Light: A riddle wrapped in a mystery, inside an enigma

The strangest thing in the universe may also be the most commonplace.


A gift from our neighborhood star, a tonic that nourishes life on Earth, and the stuff of every rainbow. It is also a thorn in the side of Science - a constant reminder of how less we know. 
Science hangs its failures on this honest sounding word -  "paradox". The nature of light has intrigued thinkers for millennia. Scientists who have tried to win it over have succeeded only moderately - still, the romance shows no sign of waning.

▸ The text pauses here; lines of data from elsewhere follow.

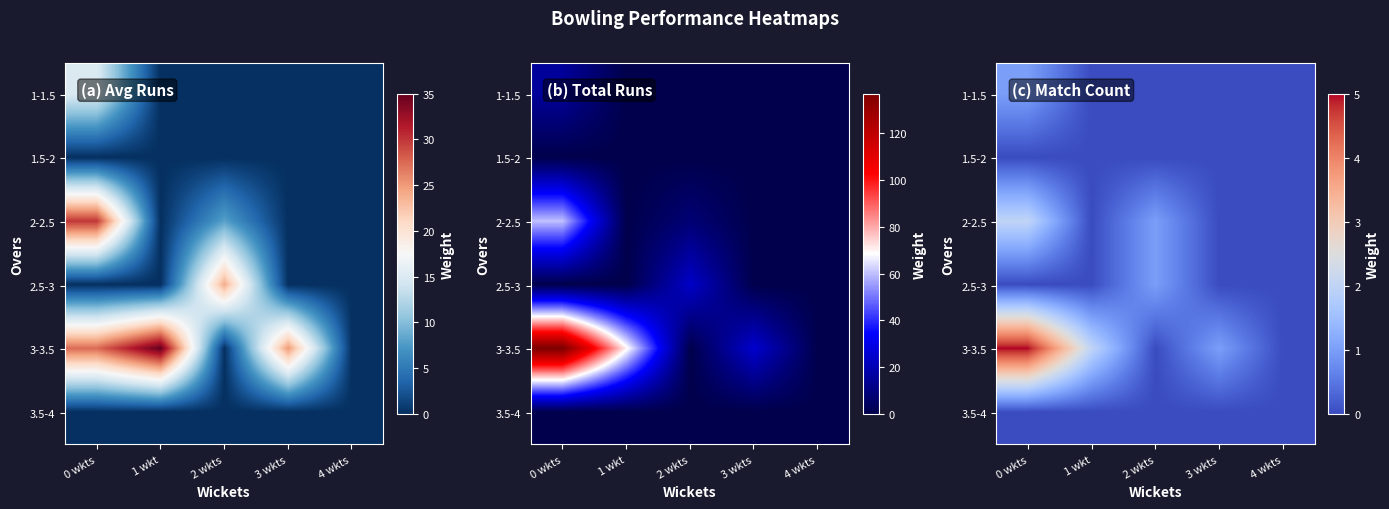

Rank the categories by 2-2.5 value from highest to lowest.

0 wkts, 2 wkts, 1 wkt, 3 wkts, 4 wkts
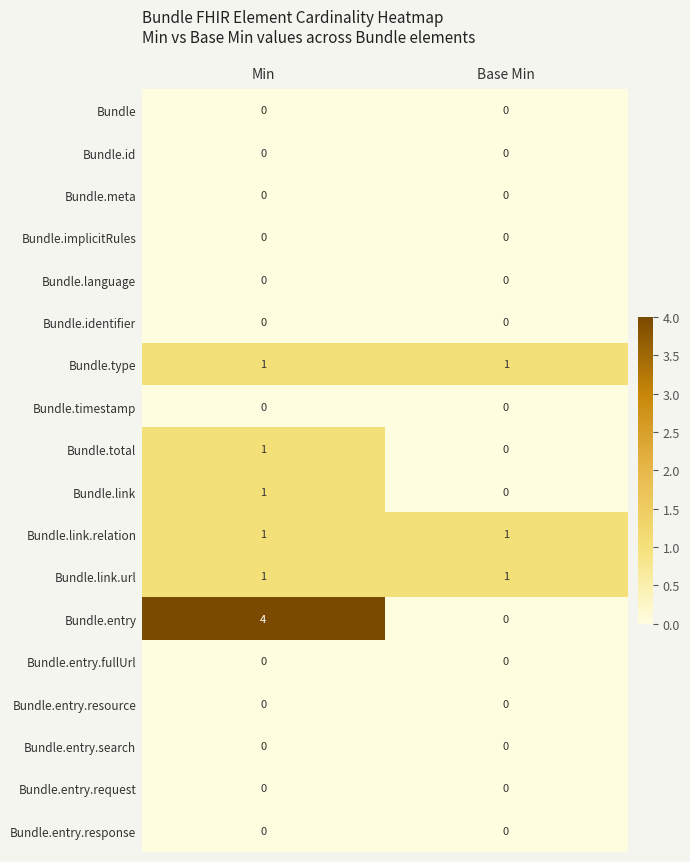

Is it true that Bundle.link.relation equals 1 at Min?

True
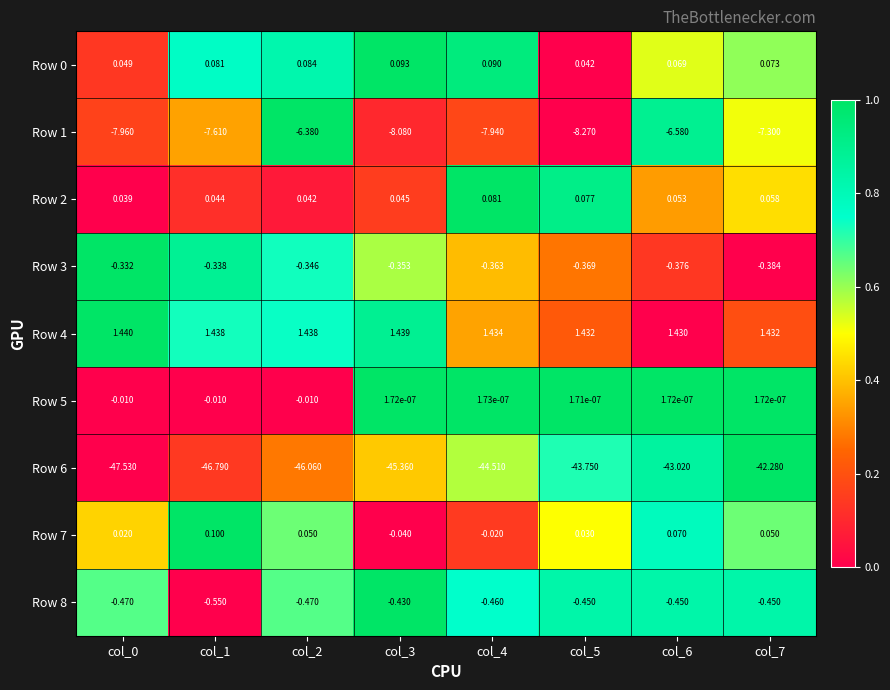

Is the value of Row 0 at col_5 greater than the value of Row 5 at col_1?

Yes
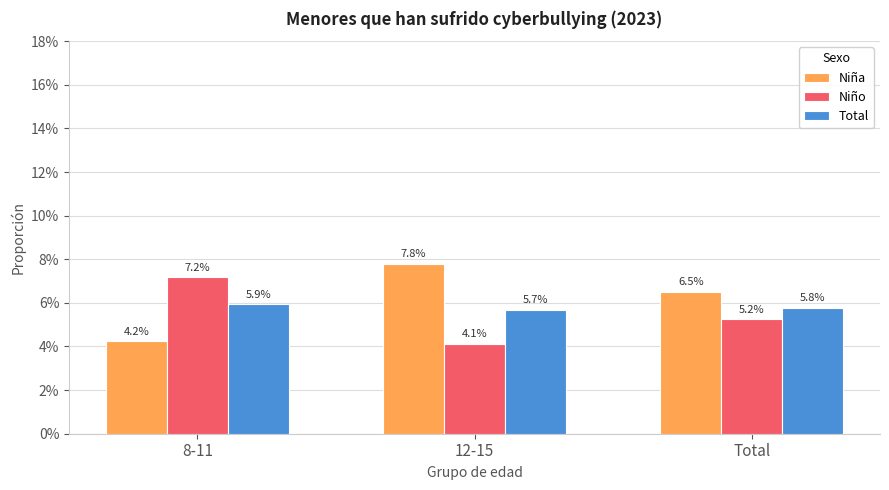

At which label does Niña reach its minimum?

8-11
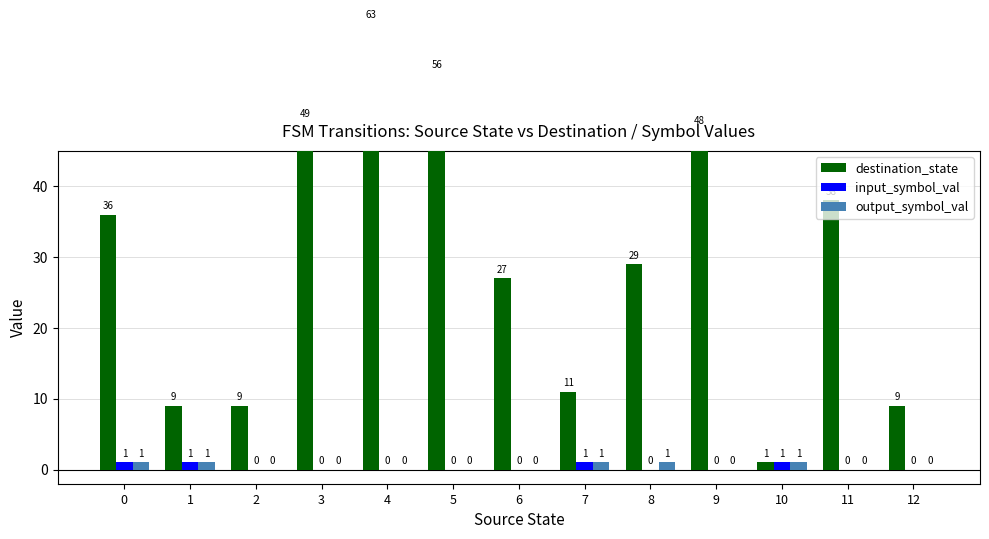

List the labels in order of output_symbol_val value, smallest first.

2, 3, 4, 5, 6, 9, 11, 12, 0, 1, 7, 8, 10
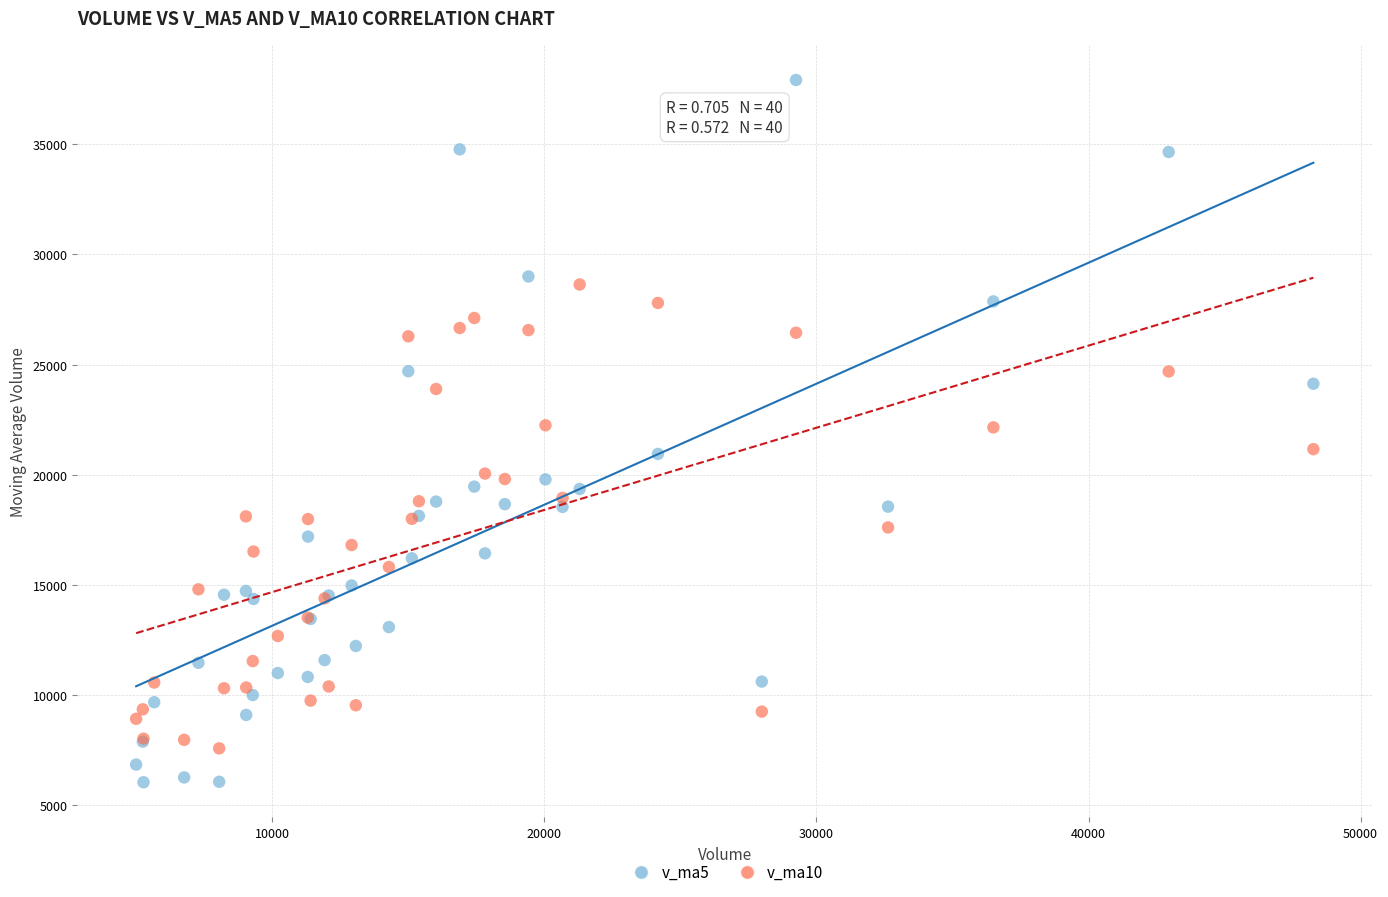

Which series contains the lowest Y value?

v_ma5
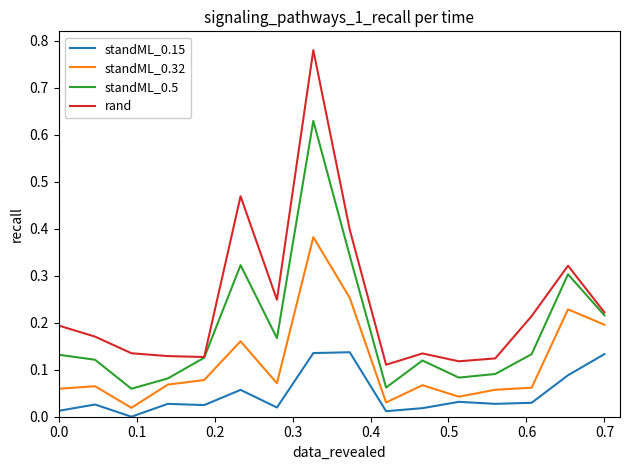

Rank the series by their average value, from highest to lowest.

rand, standML_0.5, standML_0.32, standML_0.15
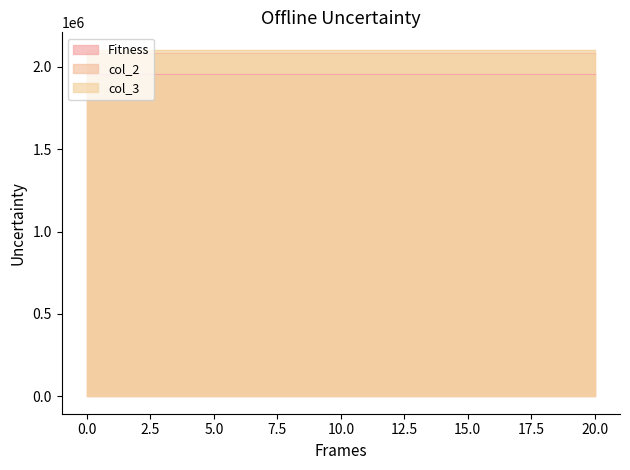

Which series has the largest total across all categories?

col_3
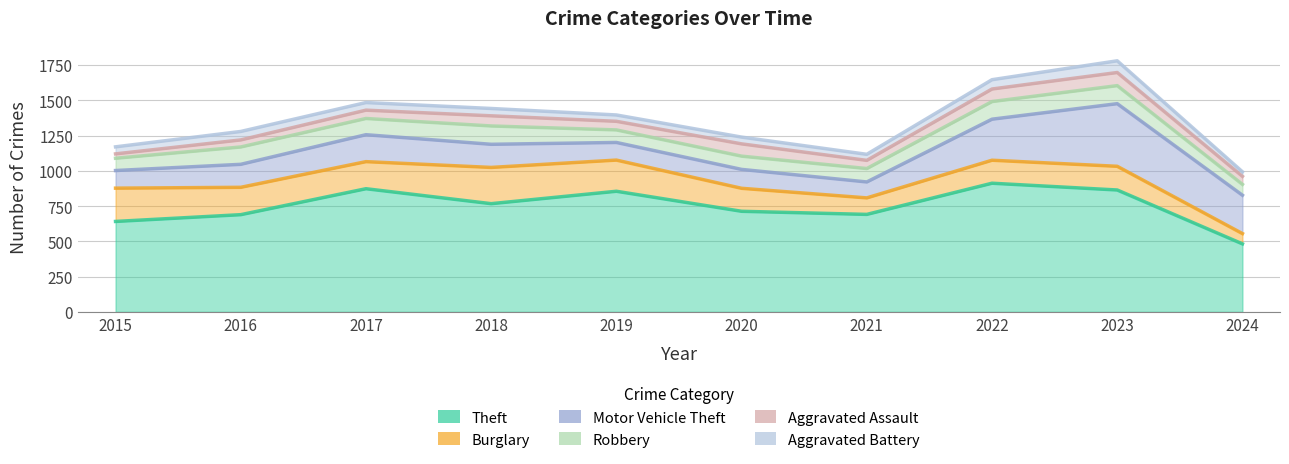

What is the smallest value displayed?

31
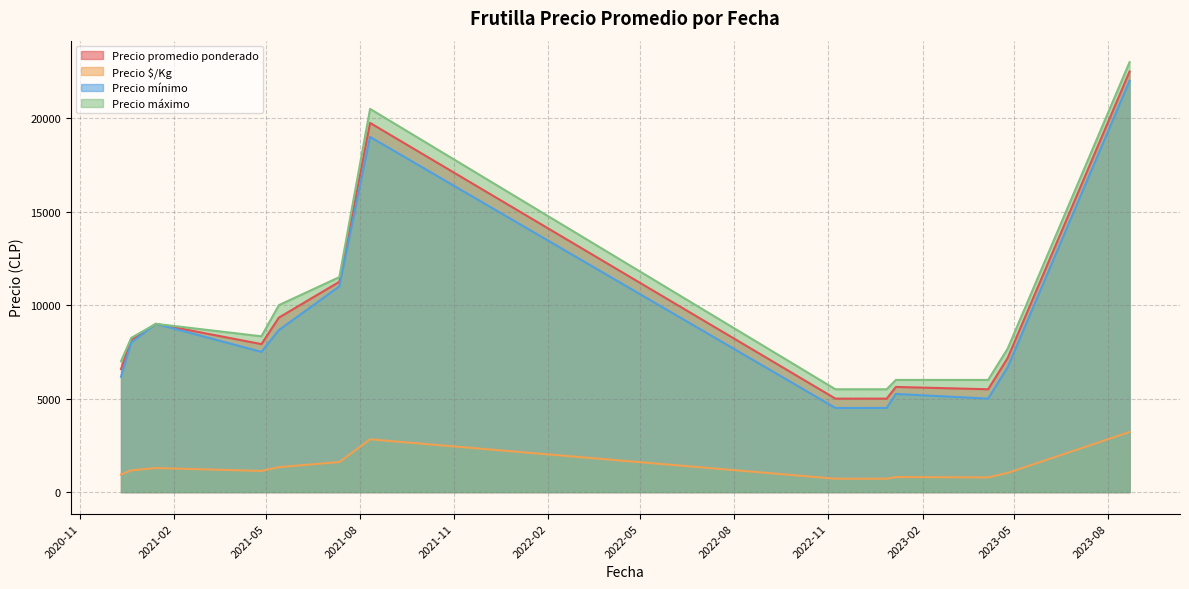

What is the greatest value displayed?

23000.0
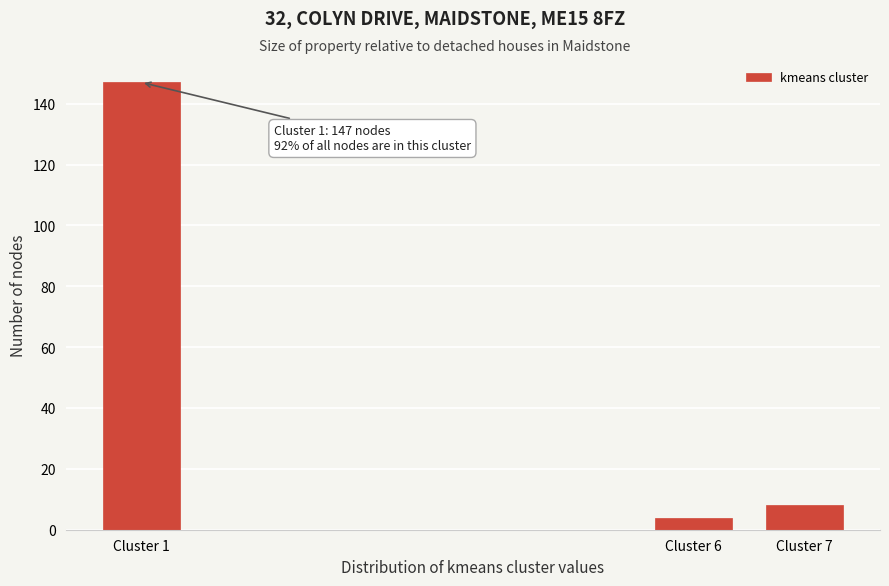

Reading left to right, transcribe all the data shown in this chart.

Cluster 1=147	Cluster 6=4	Cluster 7=8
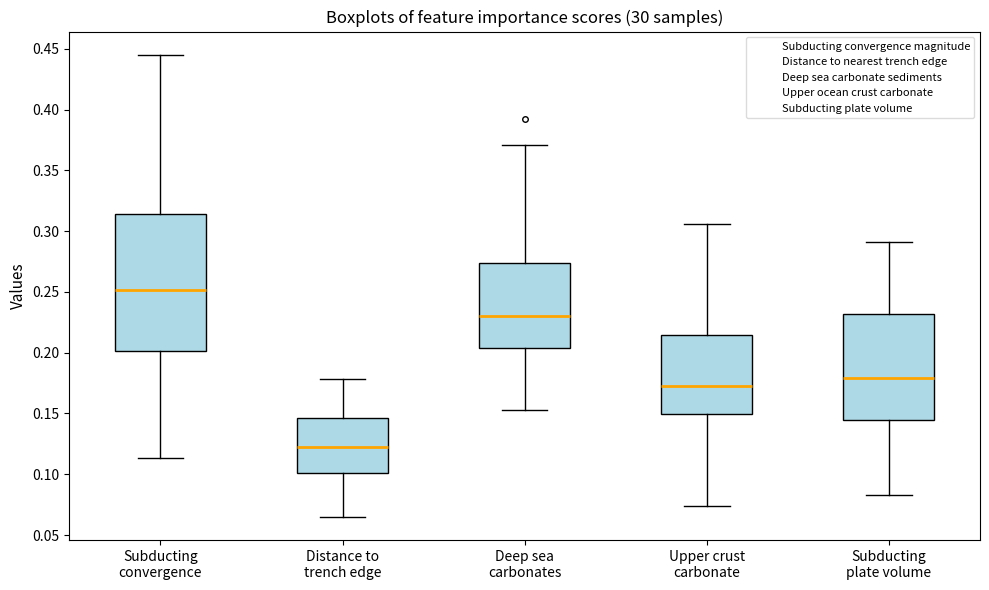

Which box has the lowest median line?

Distance to trench edge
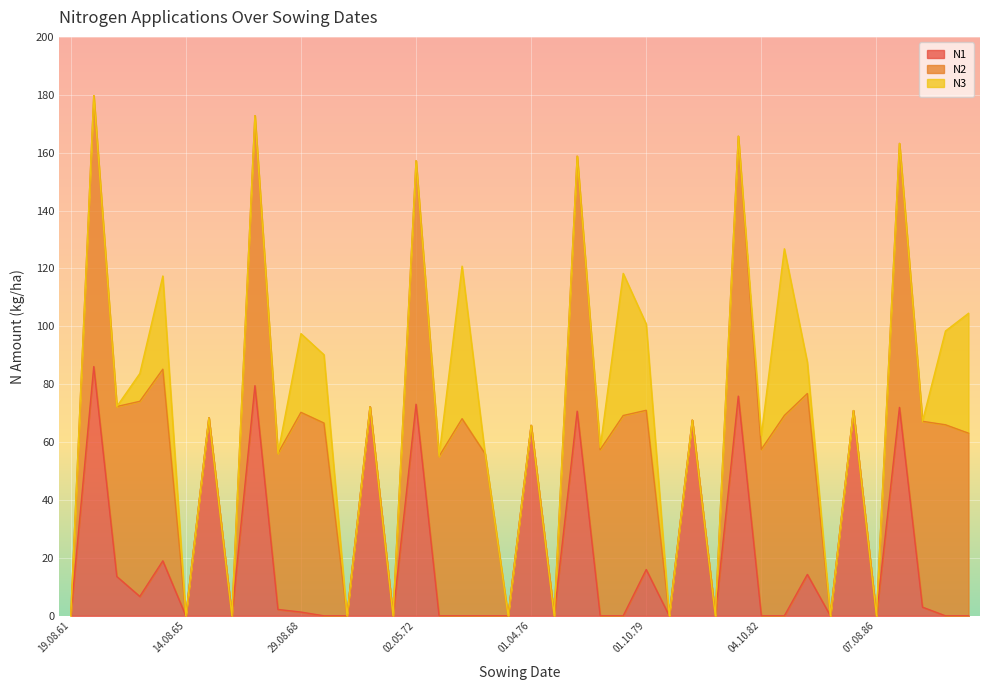

What is the maximum value shown in the chart?

93.6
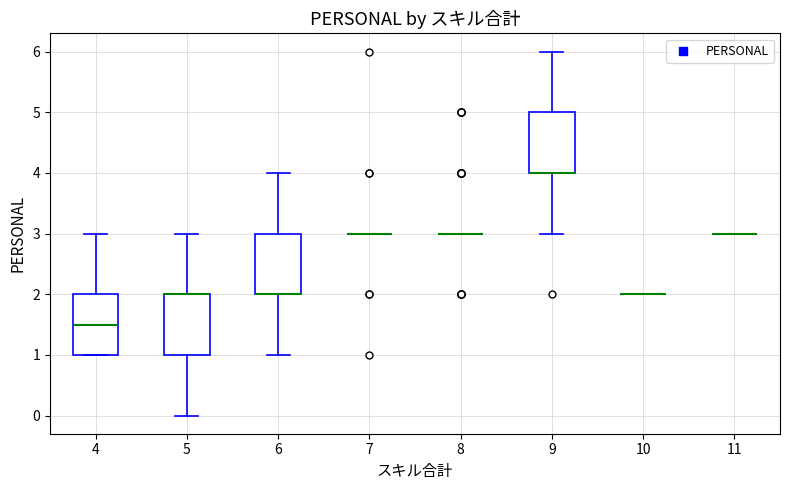

Reading left to right, read every box against the y-axis: the position of its median line, the range the box covers, and the ends of its whiskers. The values are not printed on the chart, so give them approximately, as read against the axis.

4: median 1.5, box 1.0 to 2.0, whiskers 1.0 to 3.0
5: median 2.0 (drawn on the box's upper edge), box 1.0 to 2.0, whiskers 0.0 to 3.0
6: median 2.0 (drawn on the box's lower edge), box 2.0 to 3.0, whiskers 1.0 to 4.0
7: box collapsed to a line at 3.0, whiskers 3.0 to 3.0
8: box collapsed to a line at 3.0, whiskers 3.0 to 3.0
9: median 4.0 (drawn on the box's lower edge), box 4.0 to 5.0, whiskers 3.0 to 6.0
10: box collapsed to a line at 2.0, whiskers 2.0 to 2.0
11: box collapsed to a line at 3.0, whiskers 3.0 to 3.0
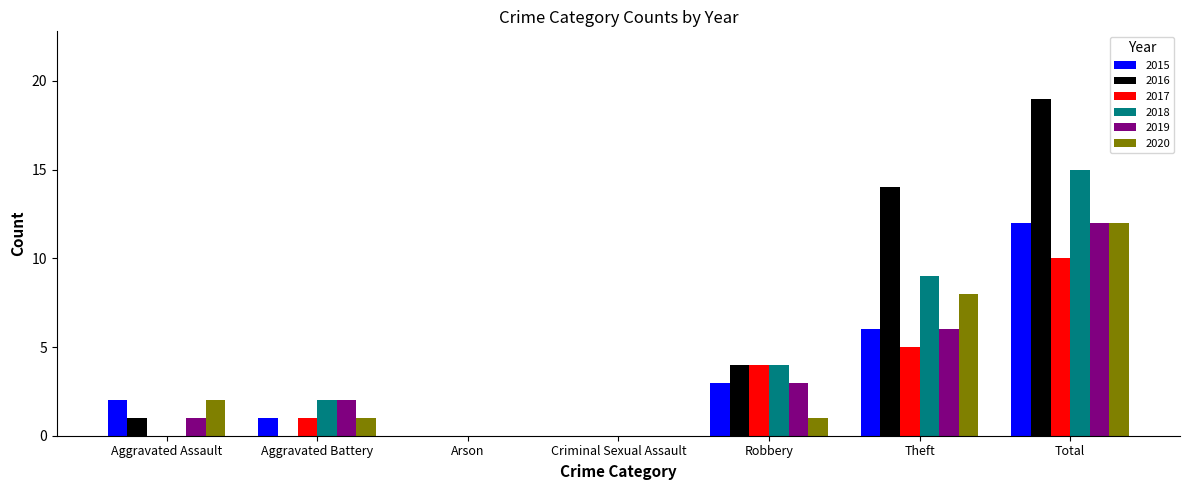

What is the highest value of the 2020 series?

12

There are times when light appears to be made of particles. Newton noticed that light travelled in straight lines, as if constituted from discrete particles - he called these particles "corpuscles". The famous photoelectric effect is a natural phenomenon in which light apparently knocks electrons off their orbits to create electricity - again, an indication that it is made of particles. The photoelectric effect was explained by Einstein in 1921, 
years after Newton, in a Nobel prize winning effort that proposed that light travels in quanta called photons - essentially, particles. There is more support for the particle nature of light - light travels fastest in space, where there is no intervening matter. As soon as it enters the atmosphere of the Earth, it slows down a little. When it enters water it slows down even further. 

But although light slows down when it enters a medium of higher density,
it does that only once, at the point of entry. It does not continue to slow down, as you would expect something made of particles that encounter more particles, to do. Paradox number 1. 

When light goes from water back to the air, or from air back into space - it instantly goes back to its original speed, then retains that speed forever until it enters a different medium. This sort of behaviour is a strike both for
and against the particle theory. Paradox number 2. 

Thomas Young discovered that passing light through microsopic slits produced interference patterns, much like waves in a pond. This meant that light also behaved like a wave. The "dual nature of light" is that light is a wave and a particle - 
not by turns, but simultaneously! Paradox number 3. 

If that was not bad enough, it was shown that even a single particle of light passing through a double slit can
"interfere with itself" and produce an interference pattern. That is, even though it is only one particle it can pretend to be a wave when confronted with a double slit, and produce interference. Paradox number 4.

There is currently a lot of fanfare about the Higgs Boson, aka the "God Particle". This discovery does not
yet involve any talk about light, since photons are massless and the Higgs Boson confers mass - but I would not hold my breath.  Given the history light has had with human beings, I will just say - "watch this space", to see how that story develops. We'll keep you posted.